(INPUT DATA)
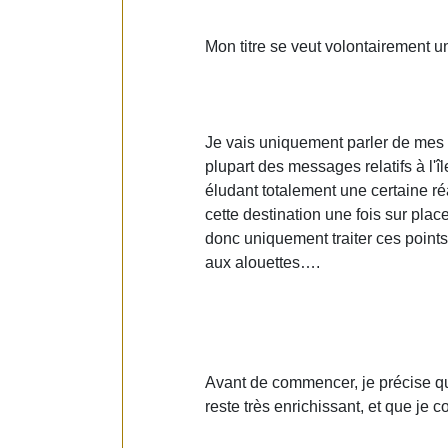
Mon titre se veut volontairement u
Je vais uniquement parler de mes c
plupart des messages relatifs à l'
éludant totalement une certaine ré
cette destination une fois sur plac
donc uniquement traiter ces points
aux alouettes….
Avant de commencer, je précise qu
reste très enrichissant, et que je c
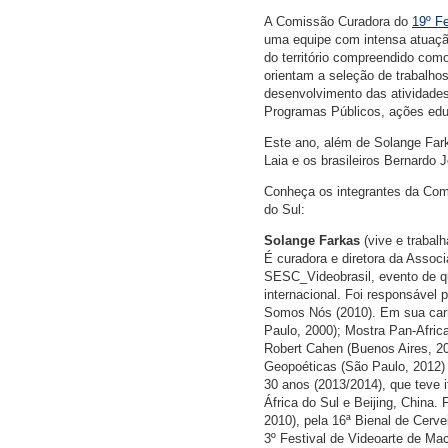
A Comissão Curadora do
19º F
uma equipe com intensa atuação
do território compreendido com
orientam a seleção de trabalho
desenvolvimento das atividades
Programas Públicos, ações edu
Este ano, além de Solange Fark
Laia e os brasileiros Bernardo
Conheça os integrantes da Com
do Sul:
Solange Farkas
(vive e trabal
É curadora e diretora da Associ
SESC_Videobrasil, evento de qu
internacional. Foi responsável
Somos Nós (2010). Em sua carr
Paulo, 2000); Mostra Pan-Afric
Robert Cahen (Buenos Aires, 20
Geopoéticas (São Paulo, 2012) e
30 anos (2013/2014), que teve 
África do Sul e Beijing, China. 
2010), pela 16ª Bienal de Cerve
3º Festival de Videoarte de Mac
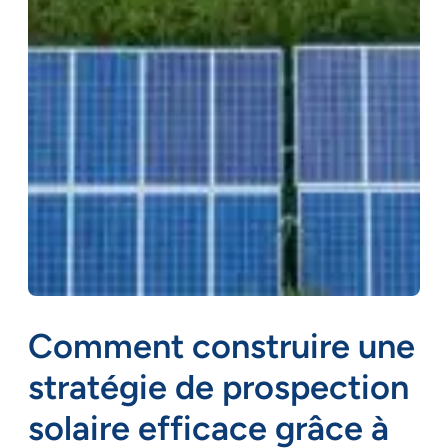
Comment construire une
stratégie de prospection
solaire efficace grâce à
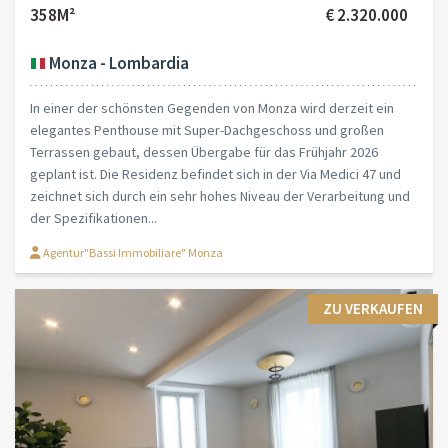
358M²
€ 2.320.000
Monza - Lombardia
In einer der schönsten Gegenden von Monza wird derzeit ein
elegantes Penthouse mit Super-Dachgeschoss und großen
Terrassen gebaut, dessen Übergabe für das Frühjahr 2026
geplant ist. Die Residenz befindet sich in der Via Medici 47 und
zeichnet sich durch ein sehr hohes Niveau der Verarbeitung und
der Spezifikationen...
Agentur"Bassi Immobiliare" Monza
ZU VERKAUFEN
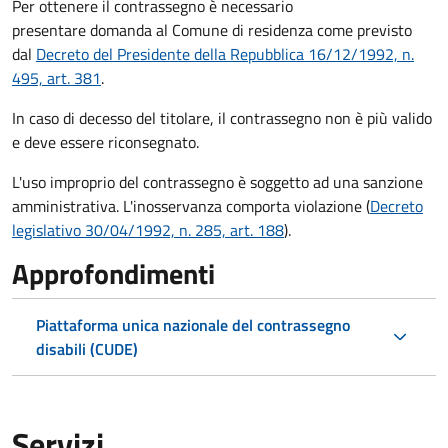
Per ottenere il contrassegno è necessario
presentare domanda al Comune di residenza come previsto
dal
Decreto del Presidente della Repubblica 16/12/1992, n.
495, art. 381
.
In caso di decesso del titolare, il contrassegno non è più valido
e deve essere riconsegnato.
L'uso improprio del contrassegno è soggetto ad una sanzione
amministrativa. L'inosservanza comporta violazione (
Decreto
legislativo 30/04/1992, n. 285, art. 188
).
Approfondimenti
Piattaforma unica nazionale del contrassegno
disabili (CUDE)
Servizi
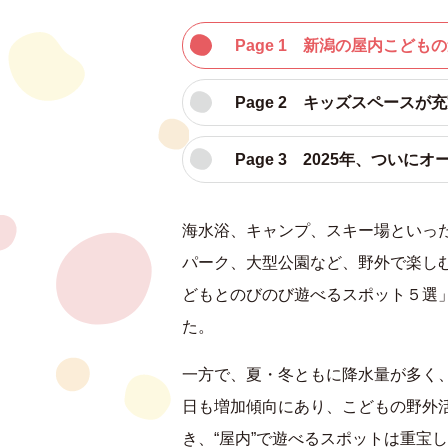
Page 1 新潟の屋内こど
Page 2 キッズスペース
Page 3 2025年、つい
海水浴、キャンプ、スキー場といっ
パーク、大型公園など、野外で楽し
どもとのびのび遊べるスポット５選
た。
一方で、夏・冬ともに降水量が多く
日も増加傾向にあり、こどもの野外
き、“屋内”で遊べるスポットは重宝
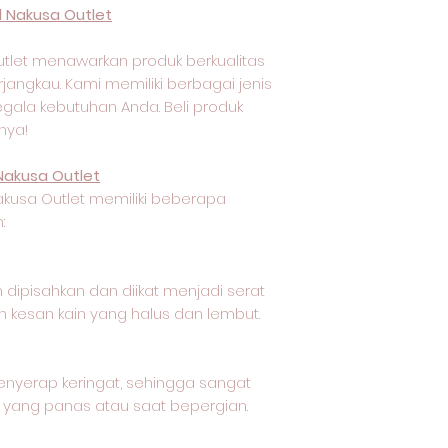
 Nakusa Outlet
tlet menawarkan produk berkualitas
jangkau. Kami memiliki berbagai jenis
egala kebutuhan Anda. Beli produk
nya!
Nakusa Outlet
akusa Outlet memiliki beberapa
:
 dipisahkan dan diikat menjadi serat
 kesan kain yang halus dan lembut.
nyerap keringat, sehingga sangat
 yang panas atau saat bepergian.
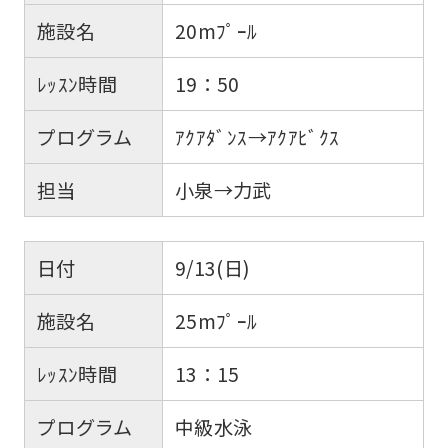
施設名
20mﾌﾟｰﾙ
ﾚｯｽﾝ時間
19：50
プログラム
ｱｸｱﾀﾞﾝｽ→ｱｸｱﾋﾞｸｽ
担当
小泉→力武
日付
9/13(日)
施設名
25mﾌﾟｰﾙ
ﾚｯｽﾝ時間
13：15
プログラム
中級水泳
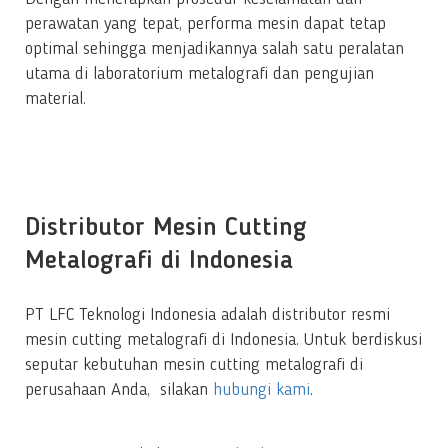
perawatan yang tepat, performa mesin dapat tetap
optimal sehingga menjadikannya salah satu peralatan
utama di laboratorium metalografi dan pengujian
material.
Distributor Mesin Cutting
Metalografi di Indonesia
PT LFC Teknologi Indonesia adalah distributor resmi
mesin cutting metalografi di Indonesia. Untuk berdiskusi
seputar kebutuhan mesin cutting metalografi di
perusahaan Anda, silakan
hubungi kami
.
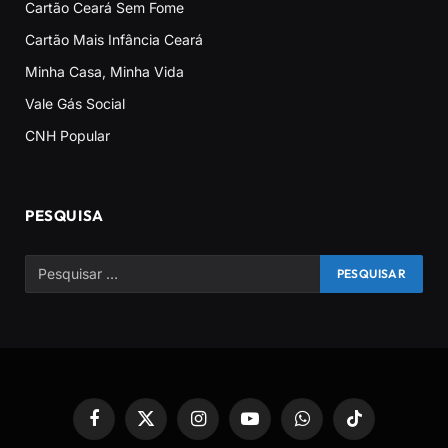
Cartão Ceará Sem Fome
Cartão Mais Infância Ceará
Minha Casa, Minha Vida
Vale Gás Social
CNH Popular
PESQUISA
Facebook
X
Instagram
YouTube
WhatsApp
TikTok
(Twitter)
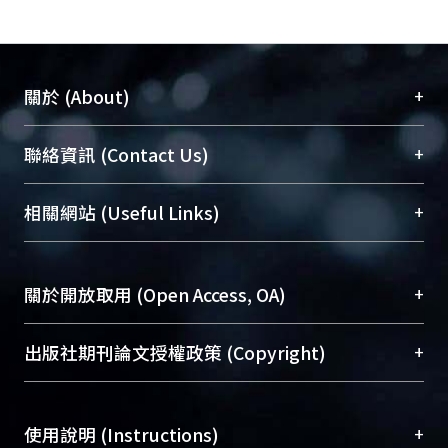
+
關於 (About)
臺大位居世界頂尖大學之列，為永久珍藏及向國際
+
聯絡資訊 (Contact Us)
展現本校豐碩的研究成果及學術能量，圖書館整合
機構典藏（NTUR）與學術庫（AH）不同功能平
總館學科館員
(Main Library)
+
相關網站 (Useful Links)
台，成為臺大學術典藏NTU scholars。期能整合研
醫學圖書館學科館員
(Medical Library)
究能量、促進交流合作、保存學術產出、推廣研究
社會科學院辜振甫紀念圖書館學科館員
(Social
成果。
Sciences Library)
+
關於開放取用 (Open Access, OA)
To permanently archive and promote researcher
profiles and scholarly works, Library integrates the
開放取用是從使用者角度提升資訊取用性的社會運
+
出版社期刊論文授權政策 (Copyright)
services of “NTU Repository” with “Academic
動，應用在學術研究上是透過將研究著作公開供使
Hub” to form NTU Scholars.
用者自由取閱，以促進學術傳播及因應期刊訂購費
請確認所上傳的全文是原創的內容，若該文件包
用逐年攀升。同時可加速研究發展、提升研究影響
+
使用說明 (Instructions)
含部分內容的版權非匯入者所有，或由第三方贊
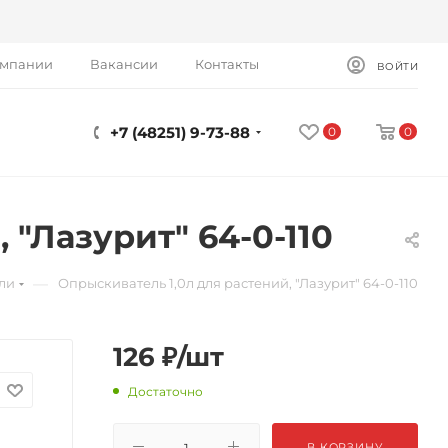
омпании
Вакансии
Контакты
ВОЙТИ
+7 (48251) 9-73-88
0
0
 "Лазурит" 64-0-110
—
ли
Опрыскиватель 1,0л для растений, "Лазурит" 64-0-110
126
₽
/шт
Достаточно
В КОРЗИНУ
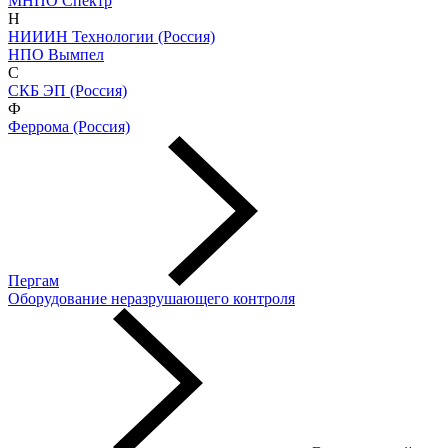
МНПО Спектр
Н
НИИИН Технологии (Россия)
НПО Вымпел
С
СКБ ЭП (Россия)
Ф
Феррома (Россия)
Пергам
Оборудование неразрушающего контроля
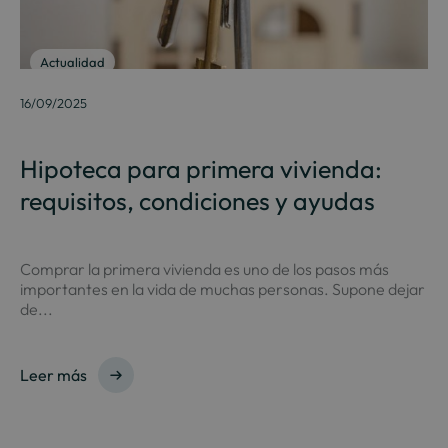
Actualidad
16/09/2025
Hipoteca para primera vivienda:
requisitos, condiciones y ayudas
Comprar la primera vivienda es uno de los pasos más
importantes en la vida de muchas personas. Supone dejar
de...
Leer más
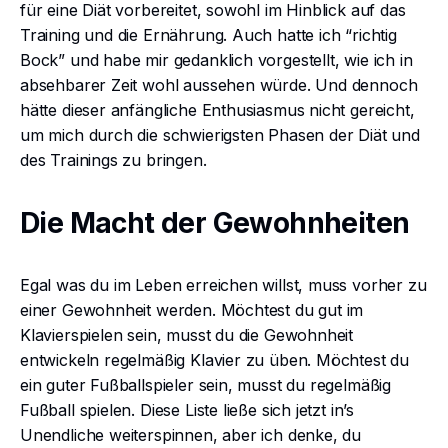
für eine Diät vorbereitet, sowohl im Hinblick auf das
Training und die Ernährung. Auch hatte ich “richtig
Bock” und habe mir gedanklich vorgestellt, wie ich in
absehbarer Zeit wohl aussehen würde. Und dennoch
hätte dieser anfängliche Enthusiasmus nicht gereicht,
um mich durch die schwierigsten Phasen der Diät und
des Trainings zu bringen.
Die Macht der Gewohnheiten
Egal was du im Leben erreichen willst, muss vorher zu
einer Gewohnheit werden. Möchtest du gut im
Klavierspielen sein, musst du die Gewohnheit
entwickeln regelmäßig Klavier zu üben. Möchtest du
ein guter Fußballspieler sein, musst du regelmäßig
Fußball spielen. Diese Liste ließe sich jetzt in’s
Unendliche weiterspinnen, aber ich denke, du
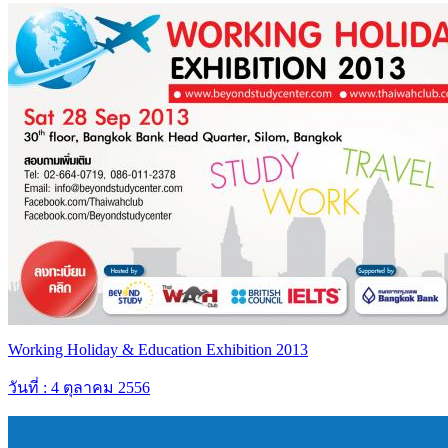
Working Holiday & Education Exhibition 2013
วันที่ : 4 ตุลาคม 2556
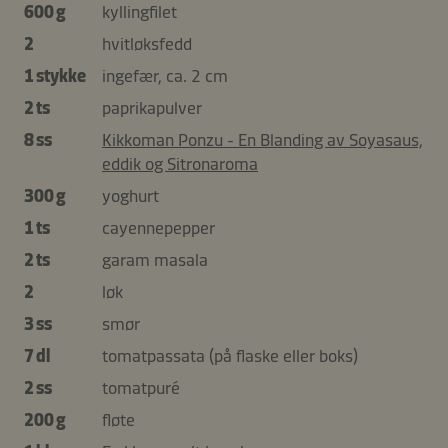
600 g
kyllingfilet
2
hvitløksfedd
1 stykke
ingefær, ca. 2 cm
2 ts
paprikapulver
8 ss
Kikkoman Ponzu - En Blanding av Soyasaus,
eddik og Sitronaroma
300 g
yoghurt
1 ts
cayennepepper
2 ts
garam masala
2
løk
3 ss
smør
7 dl
tomatpassata (på flaske eller boks)
2 ss
tomatpuré
200 g
fløte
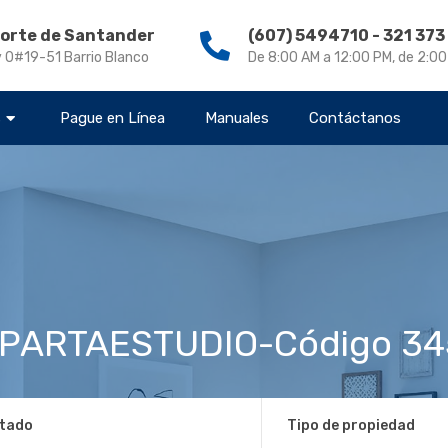
Norte de Santander
(607) 5494710 - 321 37
v 0#19-51 Barrio Blanco
De 8:00 AM a 12:00 PM, de 2:0
s
Pague en Línea
Manuales
Contáctanos
PARTAESTUDIO-Código 3
tado
Tipo de propiedad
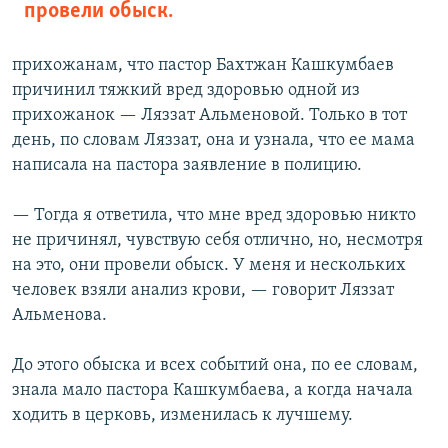
провели обыск.
прихожанам, что пастор Бахтжан Кашкумбаев
причинил тяжкий вред здоровью одной из
прихожанок — Ляззат Альменовой. Только в тот
день, по словам Ляззат, она и узнала, что ее мама
написала на пастора заявление в полицию.
— Тогда я ответила, что мне вред здоровью никто
не причинял, чувствую себя отлично, но, несмотря
на это, они провели обыск. У меня и нескольких
человек взяли анализ крови, — говорит Ляззат
Альменова.
До этого обыска и всех событий она, по ее словам,
знала мало пастора Кашкумбаева, а когда начала
ходить в церковь, изменилась к лучшему.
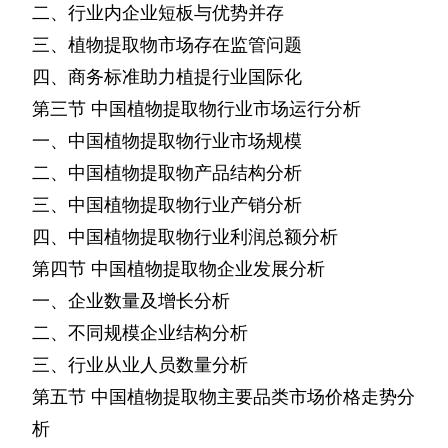
二、行业内企业短板与优势并存
三、植物提取物市场存在监管问题
四、商务标准助力植提行业国际化
第三节
中国植物提取物行业市场运行分析
一、中国植物提取物行业市场规模
二、中国植物提取物产品结构分析
三、中国植物提取物行业产销分析
四、中国植物提取物行业利润总额分析
第四节
中国植物提取物企业发展分析
一、企业数量及增长分析
二、不同规模企业结构分析
三、行业从业人员数量分析
第五节
中国植物提取物主要品类市场价格走势分
析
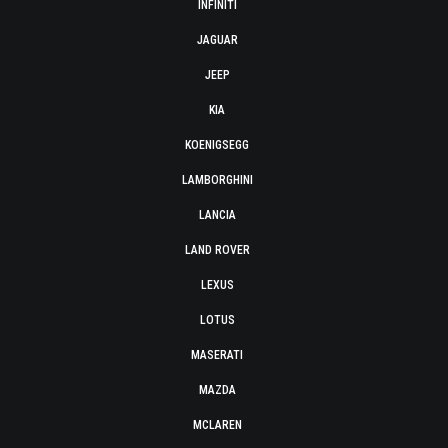
INFINITI
JAGUAR
JEEP
KIA
KOENIGSEGG
LAMBORGHINI
LANCIA
LAND ROVER
LEXUS
LOTUS
MASERATI
MAZDA
MCLAREN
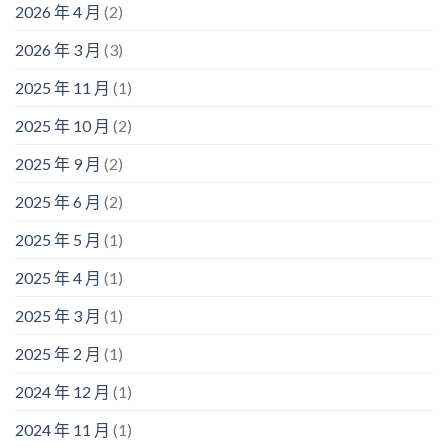
2026 年 4 月
(2)
2026 年 3 月
(3)
2025 年 11 月
(1)
2025 年 10 月
(2)
2025 年 9 月
(2)
2025 年 6 月
(2)
2025 年 5 月
(1)
2025 年 4 月
(1)
2025 年 3 月
(1)
2025 年 2 月
(1)
2024 年 12 月
(1)
2024 年 11 月
(1)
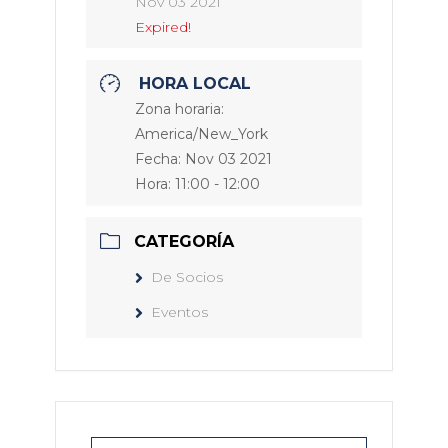
Nov 03 2021
Expired!
HORA LOCAL
Zona horaria:
America/New_York
Fecha:
Nov 03 2021
Hora:
11:00 - 12:00
CATEGORÍA
De Socios
Eventos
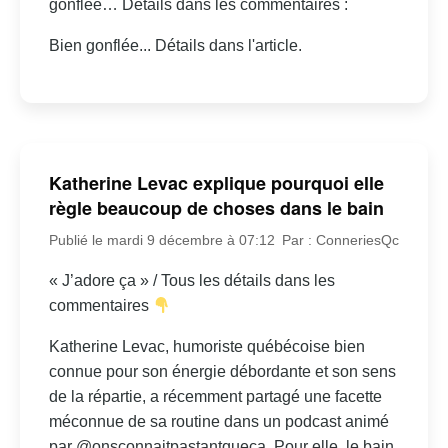
gonflée… Détails dans les commentaires :
Bien gonflée... Détails dans l'article.
Katherine Levac explique pourquoi elle
règle beaucoup de choses dans le bain
Publié le mardi 9 décembre à 07:12
Par : ConneriesQc
« J’adore ça » / Tous les détails dans les
commentaires
Katherine Levac, humoriste québécoise bien
connue pour son énergie débordante et son sens
de la répartie, a récemment partagé une facette
méconnue de sa routine dans un podcast animé
par @onsconnaitpastantqueca. Pour elle, le bain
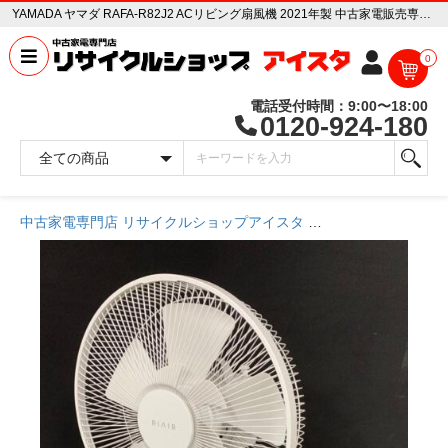
YAMADA ヤマダ RAFA-R82J2 ACリビング扇風機 2021年製 中古家電販売専門店 リサイクルショップ アイスタ
0
電話受付時間：9:00〜18:00
0120-924-180
中古家電専門店 リサイクルショップアイスタ
商品一覧ページ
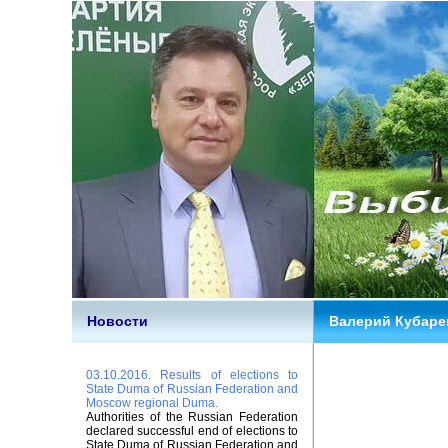
Новости
Валерий Кубарев
03.10.2016. Results of elections to
State Duma of Russian Federation and
Moscow regional Duma.
Authorities of the Russian Federation
declared successful end of elections to
State Duma of Russian Federation and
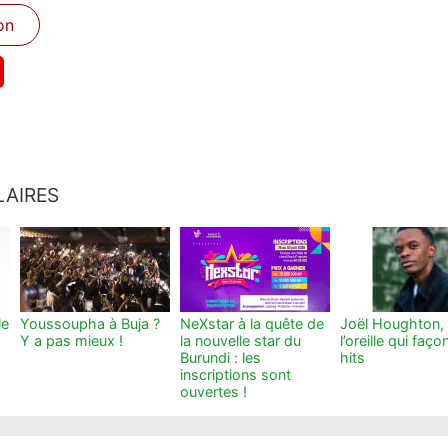
on
LAIRES
le
Youssoupha à Buja ?
NeXstar à la quête de
Joël Houghton,
Y a pas mieux !
la nouvelle star du
l’oreille qui faço
Burundi : les
hits
inscriptions sont
ouvertes !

(WHAT YOU SHOULD DO) Transcribe the lines from the very first one through the line containing "solaire efficace grâce à", including both ends. Leave the pictures out of your answer.

(EXERCISE SOLUTION)
Mon titre se veut volontairement u
Je vais uniquement parler de mes c
plupart des messages relatifs à l'
éludant totalement une certaine ré
cette destination une fois sur plac
donc uniquement traiter ces points
aux alouettes….
Avant de commencer, je précise qu
reste très enrichissant, et que je c
A Comissão Curadora do
19º F
uma equipe com intensa atuação
do território compreendido com
orientam a seleção de trabalho
desenvolvimento das atividades
Programas Públicos, ações edu
Este ano, além de Solange Fark
Laia e os brasileiros Bernardo
Conheça os integrantes da Com
do Sul:
Solange Farkas
(vive e trabal
É curadora e diretora da Associ
SESC_Videobrasil, evento de qu
internacional. Foi responsável
Somos Nós (2010). Em sua carr
Paulo, 2000); Mostra Pan-Afric
Robert Cahen (Buenos Aires, 20
Geopoéticas (São Paulo, 2012) e
30 anos (2013/2014), que teve 
África do Sul e Beijing, China. 
2010), pela 16ª Bienal de Cerve
3º Festival de Videoarte de Mac
Comment construire une
stratégie de prospection
solaire efficace grâce à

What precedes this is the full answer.